In 2012, the European Union's budget (€130bn) coupled with committed expenditure will reach a staggering €276bn. What began as a common trading platform has mushroomed into an organisation that employs 33,000 people to administer policy and you might rightly ask 'what do they all do' and more to the point 'why'? On top of the 33,000 administrative staff there are 754 Members of the European Parliament. The official website for the EU says that the central operating cost for the EU is value for money, costing each EU citizen only 67cents each. It further assures us that a mere 6% of the 2012 budget is spent on administration and only 6% of that on salaries. Mentioning these figures and the way in which they are presented is indicative of people running large organisations who eventually lose touch with the reality of most people's lives. Those who put these figures together represent them as 'only 6%' - but that's actually eight billion euro! And 'only 6% of 6%' is still five hundred million euro. 67 cents each might not sound a lot, but 504 million people paying it is. But is anyone interested enough to do anything about this? Apparently not.

There was a time when to have two or three close friends was sufficient for most people. Now social and business websites such as Facebook, LinkedIn, and Twitter encourage us to count our friends and contacts in the hundreds. The World Wide Web enables us to reach billions of people and distance is no longer an obstacle to communication, but is it? Email and texting reduces our ability to interact and sensitise us to really understanding each other. The complaint of many employees is that 'nobody listens to me' and in the main that is probably true. Senior managers communicate by email and via layers of management until eventually the message becomes distorted and unrecognisable from what was meant at the outset. People sitting within touching distance in offices communicate by email. People standing and sitting next to each other in social situations constantly use their iPhones to send, update and receive messages from other people. Does it matter? Isn't it just part of progress? Perhaps not. Perhaps it is simply part of the unrelenting process of reaching out beyond the confines of our local environment and embracing the expansion of that environment, and encouraging us to grow.

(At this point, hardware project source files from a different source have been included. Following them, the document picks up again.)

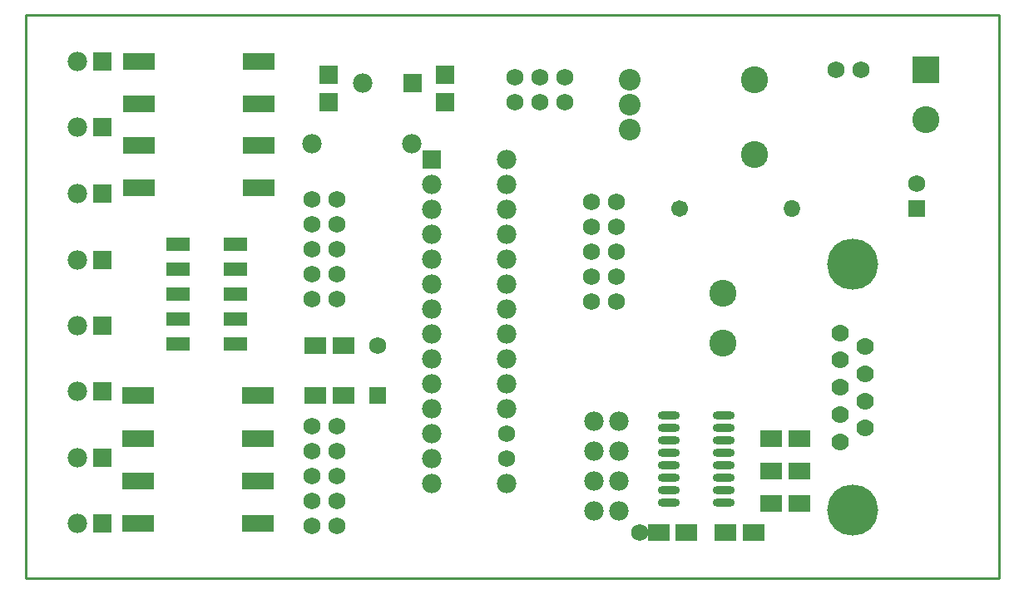
<source format=gts>
%FSLAX23Y23*%
%MOIN*%
G70*
G01*
G75*
%ADD10C,0.015*%
%ADD11O,0.080X0.024*%
%ADD12R,0.120X0.060*%
%ADD13R,0.070X0.070*%
%ADD14R,0.087X0.050*%
%ADD15R,0.083X0.060*%
%ADD16C,0.020*%
%ADD17C,0.016*%
%ADD18C,0.070*%
%ADD19C,0.030*%
%ADD20C,0.040*%
%ADD21C,0.018*%
%ADD22C,0.050*%
%ADD23C,0.080*%
%ADD24C,0.010*%
%ADD25C,0.060*%
%ADD26R,0.060X0.060*%
%ADD27C,0.079*%
%ADD28C,0.079*%
%ADD29C,0.070*%
%ADD30C,0.059*%
%ADD31O,0.060X0.059*%
%ADD32C,0.100*%
%ADD33R,0.100X0.100*%
%ADD34C,0.062*%
%ADD35C,0.197*%
%ADD36R,0.060X0.083*%
%ADD37C,0.012*%
%ADD38C,0.025*%
%ADD39C,0.011*%
%ADD40O,0.088X0.032*%
%ADD41R,0.128X0.068*%
%ADD42R,0.078X0.078*%
%ADD43R,0.095X0.058*%
%ADD44R,0.090X0.068*%
%ADD45C,0.068*%
%ADD46R,0.068X0.068*%
%ADD47C,0.087*%
%ADD48C,0.087*%
%ADD49C,0.078*%
%ADD50C,0.067*%
%ADD51O,0.068X0.067*%
%ADD52C,0.108*%
%ADD53R,0.108X0.108*%
%ADD54C,0.205*%
D24*
X8531Y6796D02*
Y9056D01*
Y6796D02*
X12371D01*
X8531Y9056D02*
X12371D01*
X8531D02*
X12431D01*
X8531D02*
X12371D01*
X8531Y6796D02*
X12431D01*
X8531D02*
Y9056D01*
X12431Y6796D02*
Y9056D01*
D29*
X11795Y7455D02*
D03*
Y7564D02*
D03*
X11895Y7400D02*
D03*
Y7509D02*
D03*
Y7618D02*
D03*
Y7727D02*
D03*
X11795Y7345D02*
D03*
Y7673D02*
D03*
Y7782D02*
D03*
D40*
X11327Y7101D02*
D03*
Y7151D02*
D03*
Y7201D02*
D03*
Y7251D02*
D03*
Y7301D02*
D03*
Y7351D02*
D03*
Y7401D02*
D03*
Y7451D02*
D03*
X11107D02*
D03*
Y7401D02*
D03*
Y7351D02*
D03*
Y7301D02*
D03*
Y7251D02*
D03*
Y7201D02*
D03*
Y7151D02*
D03*
Y7101D02*
D03*
D41*
X8982Y7018D02*
D03*
X9462D02*
D03*
X9464Y8364D02*
D03*
X8984D02*
D03*
X8982Y7189D02*
D03*
X9462D02*
D03*
X9464Y8533D02*
D03*
X8984D02*
D03*
X8982Y7359D02*
D03*
X9462D02*
D03*
X9464Y8701D02*
D03*
X8984D02*
D03*
X8982Y7530D02*
D03*
X9462D02*
D03*
X9464Y8870D02*
D03*
X8984D02*
D03*
D42*
X10211Y8706D02*
D03*
Y8819D02*
D03*
X9746D02*
D03*
Y8706D02*
D03*
X10158Y8476D02*
D03*
X10081Y8784D02*
D03*
X8837Y7016D02*
D03*
Y8075D02*
D03*
Y7281D02*
D03*
Y8341D02*
D03*
Y7546D02*
D03*
Y8606D02*
D03*
Y7811D02*
D03*
Y8871D02*
D03*
D43*
X9370Y7736D02*
D03*
Y7836D02*
D03*
Y8036D02*
D03*
Y8136D02*
D03*
X9142Y7736D02*
D03*
Y7836D02*
D03*
Y8036D02*
D03*
Y8136D02*
D03*
Y7936D02*
D03*
X9370D02*
D03*
D44*
X11631Y7359D02*
D03*
X11518D02*
D03*
X11631Y7227D02*
D03*
X11518D02*
D03*
X11447Y6981D02*
D03*
X11334D02*
D03*
X11067D02*
D03*
X11179D02*
D03*
X11518Y7099D02*
D03*
X11631D02*
D03*
X9805Y7531D02*
D03*
X9693D02*
D03*
Y7731D02*
D03*
X9805D02*
D03*
D45*
X10798Y8006D02*
D03*
Y7906D02*
D03*
Y8106D02*
D03*
X10898D02*
D03*
Y8306D02*
D03*
X10798D02*
D03*
X10898Y7906D02*
D03*
Y8206D02*
D03*
Y8006D02*
D03*
X10798Y8206D02*
D03*
X9678Y8116D02*
D03*
X9778Y7916D02*
D03*
X9678Y8316D02*
D03*
X9778D02*
D03*
X9678Y7916D02*
D03*
X9778Y8116D02*
D03*
Y8216D02*
D03*
X9678Y8016D02*
D03*
Y8216D02*
D03*
X9778Y8016D02*
D03*
X9943Y7731D02*
D03*
X10458Y7376D02*
D03*
Y7276D02*
D03*
X11877Y8836D02*
D03*
X11777D02*
D03*
X9778Y7206D02*
D03*
X9678D02*
D03*
X9778Y7306D02*
D03*
X9678Y7006D02*
D03*
X9778D02*
D03*
X9678Y7406D02*
D03*
Y7106D02*
D03*
Y7306D02*
D03*
X9778Y7406D02*
D03*
Y7106D02*
D03*
X10592Y8806D02*
D03*
X10492Y8706D02*
D03*
X10592D02*
D03*
X10692D02*
D03*
Y8806D02*
D03*
X10492D02*
D03*
X12101Y8381D02*
D03*
X10991Y6981D02*
D03*
D46*
X9943Y7531D02*
D03*
X12101Y8281D02*
D03*
D47*
X10951Y8796D02*
D03*
D48*
Y8696D02*
D03*
Y8596D02*
D03*
D49*
X10458Y7776D02*
D03*
X10158Y8276D02*
D03*
Y7976D02*
D03*
Y7676D02*
D03*
Y8376D02*
D03*
Y8176D02*
D03*
Y8076D02*
D03*
Y7876D02*
D03*
Y7776D02*
D03*
Y7576D02*
D03*
Y7476D02*
D03*
Y7376D02*
D03*
Y7276D02*
D03*
Y7176D02*
D03*
X10458Y8476D02*
D03*
Y8376D02*
D03*
Y8276D02*
D03*
Y8176D02*
D03*
Y8076D02*
D03*
Y7976D02*
D03*
Y7876D02*
D03*
Y7676D02*
D03*
Y7576D02*
D03*
Y7476D02*
D03*
Y7176D02*
D03*
X9881Y8784D02*
D03*
X10908Y7426D02*
D03*
X10808D02*
D03*
X10908Y7066D02*
D03*
X10808D02*
D03*
X10908Y7306D02*
D03*
X10808D02*
D03*
X10908Y7186D02*
D03*
X10808D02*
D03*
X8737Y7016D02*
D03*
Y8075D02*
D03*
Y7281D02*
D03*
Y8341D02*
D03*
Y7546D02*
D03*
Y8606D02*
D03*
Y7811D02*
D03*
Y8871D02*
D03*
X9677Y8541D02*
D03*
X10077D02*
D03*
D50*
X11151Y8281D02*
D03*
D51*
X11601D02*
D03*
D52*
X12137Y8636D02*
D03*
X11326Y7741D02*
D03*
Y7941D02*
D03*
X11451Y8796D02*
D03*
Y8496D02*
D03*
D53*
X12137Y8836D02*
D03*
D54*
X11845Y7072D02*
D03*
Y8056D02*
D03*
M02*

</source>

At a local political level councils are obsessed with attracting large conglomerates to their area with the aim of creating new jobs. In the process they usually have to offer significant incentives costing millions. In many cases the large conglomerate, having milked as much profit from the deal as possible during the years of reduced business rates and easing of planning restrictions, eventually closes the business in order to find some other mug council to exploit. Councils do not seem to consider how supporting small businesses might be a better sustainable bet in the long term. Large businesses going bust cause mayhem. Small ones don't.

I agree with Schumacher that the slavish drive for growth is a flawed concept. There is nothing wrong with staying as you are, provided that you continue to meet your obligations. In order to do so you also probably need to be innovative and react to changing markets and the world at large. This is easier if you are a small operation. As you grow the problems become bigger and so do the number of people creating and attempting to solve those problems.

We need to question exactly what the purpose of growth is and it seems to me that its purpose is to make some people, a small number of people, very rich. Yet how rich is enough? It is not uncommon to see people with so much money that they could never spend it in a dozen lifetimes. Why does anyone need to be paid millions? Why does anyone need to be paid one million? Take away the financial incentive of growth and I guarantee that the mergers and takeovers which are deemed necessary to improve customer choice and services would disappear overnight.